How small can they go? Ultra-small bacteria discovered

An international team of scientists, co-led by Dr. Luis Comolli of the Lawrence Berkeley National Laboratory and Professor Jillian Banfield of the University of California at Berkeley took the first detailed images of the smallest bacteria known to date. Although the existence of ultra-small bacteria has been heavily debated by scientists for decades, the associated study, published in Nature Communications this past February, provides evidence of their existence through a combination of morphological characterization and DNA sequencing.

Just how small are these cells?

The cells have a median volume of 0.009±0.002 cubic microns with an associated diameter of 0.254±0.025 microns.

How small is this exactly and how small are these cells compared to other microorganisms we already know about? Check out the graphic below.

The size of these ultra-small bacterial cells compared to other cells we are much more familiar with. The units shown are nanometers, which represents the billionth of a meter or ~3 ft. Although very small compared to bacteria we know a lot about, viruses still hold the record for smallest life forms but not by much. Credit: Kenneth Flynn.

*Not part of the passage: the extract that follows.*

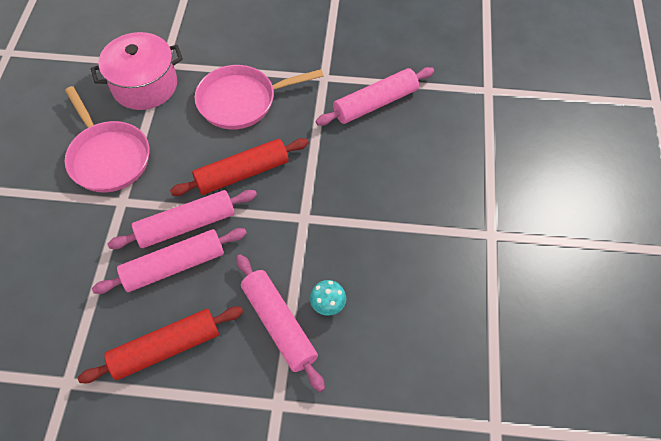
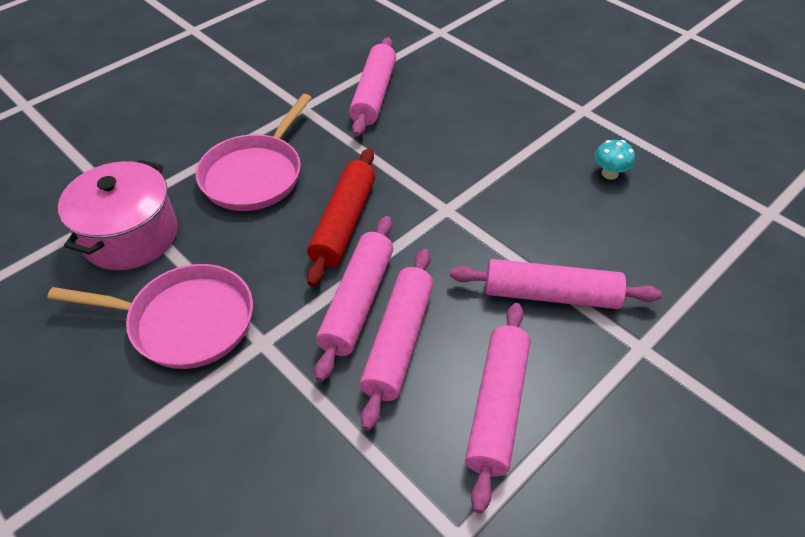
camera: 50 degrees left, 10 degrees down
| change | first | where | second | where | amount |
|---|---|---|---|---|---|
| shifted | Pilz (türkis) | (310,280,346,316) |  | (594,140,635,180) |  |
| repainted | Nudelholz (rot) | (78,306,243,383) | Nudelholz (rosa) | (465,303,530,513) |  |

Although several articles have highlighted this study, an important point needs to be made: these ultra-small bacteria are not the smallest known life forms. They are, however, the smallest known cells.

As you can see in the graphic above, viruses still maintain the record for smallest known life form. In fact, the researchers even published an image of one of these ultra-small cells under attack by bacteria-targeting viruses called bacteriophages.

Cryogenic transmission electron microscopy images of ultra-small cells. Left, small appendage structures that are pili-like possibly used for movement and the transfer of required cellular components not encoded by the small genomes. Right, an ultra-small cell with three bacteriophage attaching to the outside. Credit: Berkeley Lab.

Why is proving the existence of such ultra-small bacteria difficult?

Previously, the same group of researchers at Berkley sequenced DNA from water samples acquired from an aquifer at Rifle, Colorado. Using this data, they constructed several near-complete genomes of organisms belonging to bacterial branches of life that lack isolated representatives that microbiologists can grow and work with in a lab called Candidate phyla. Most notably, these genomes are very small and appear to lack genes involved in important cellular functions that should be necessary for life. Although the researchers suspected that these genomes could belong to small organisms, direct evidence was lacking.

Seeing is believing.

Candidate phyla often do not have known representative isolates because we have not yet figured out how to grow them outside of their natural environments. They are a huge challenge for microbiologists known as unculturables. To isolate and take photos of these bacteria without being able to grow them in the lab, the researchers had to get creative.

First, they used a series of filtration steps to exclude cells and debris larger than 0.2 microns and smaller than 0.1 microns. In addition to DNA sequencing, filtered samples were flattened onto a copper plate and flash frozen in liquid ethane. This method freezes the sample so fast that ice crystals cannot form and remain suspended in ‘vitreous’ ice. Finally, cryogenically frozen samples are imaged using a transmission electron microscope (TEM) in a process referred to as Cryo-TEM. Check out the video below for an explanation.

This is a very brief introduction to how transmission cryo-electron microscopy is used to solve the structures of protein complexes. ...

Bacteria are already pretty tiny, right? What’s the big deal? 

Currently, the researchers have no idea what these bacteria do yet but the potential importance is immense.

Accompanied with the bacteria’s genome sequences, the researchers examined DNA sequencing data from other studies and found that similar bacteria likely exist in a wide variety of different environments and could play important roles in microbial communities and ecosystems. Now that we know they exist, researchers can begin asking more specific questions and start testing hypothesizes related to this modified view of the microbial world.